*Brief*: From the records below, copy out exactly the lines from the one containing "POST CONVERSATION BANTER" to the one containing "Judith: I know", both included. Add nothing else.

*Given records*:
>>>>

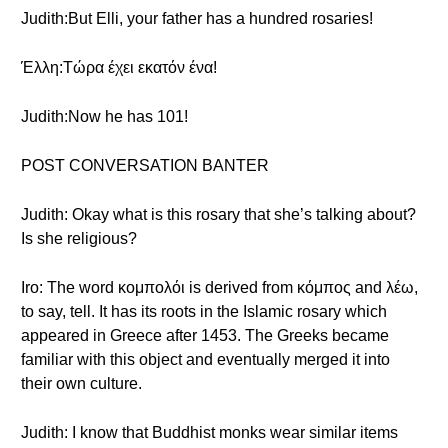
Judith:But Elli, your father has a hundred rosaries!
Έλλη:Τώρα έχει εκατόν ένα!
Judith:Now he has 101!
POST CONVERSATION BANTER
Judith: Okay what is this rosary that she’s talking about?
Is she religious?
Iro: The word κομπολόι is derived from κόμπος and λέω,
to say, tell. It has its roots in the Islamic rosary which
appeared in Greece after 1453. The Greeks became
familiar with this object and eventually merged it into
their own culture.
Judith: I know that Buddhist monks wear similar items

<<<<
>>>>

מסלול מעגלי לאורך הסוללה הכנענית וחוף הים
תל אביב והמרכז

<<<<

*Exercise output*:
POST CONVERSATION BANTER
Judith: Okay what is this rosary that she’s talking about?
Is she religious?
Iro: The word κομπολόι is derived from κόμπος and λέω,
to say, tell. It has its roots in the Islamic rosary which
appeared in Greece after 1453. The Greeks became
familiar with this object and eventually merged it into
their own culture.
Judith: I know that Buddhist monks wear similar items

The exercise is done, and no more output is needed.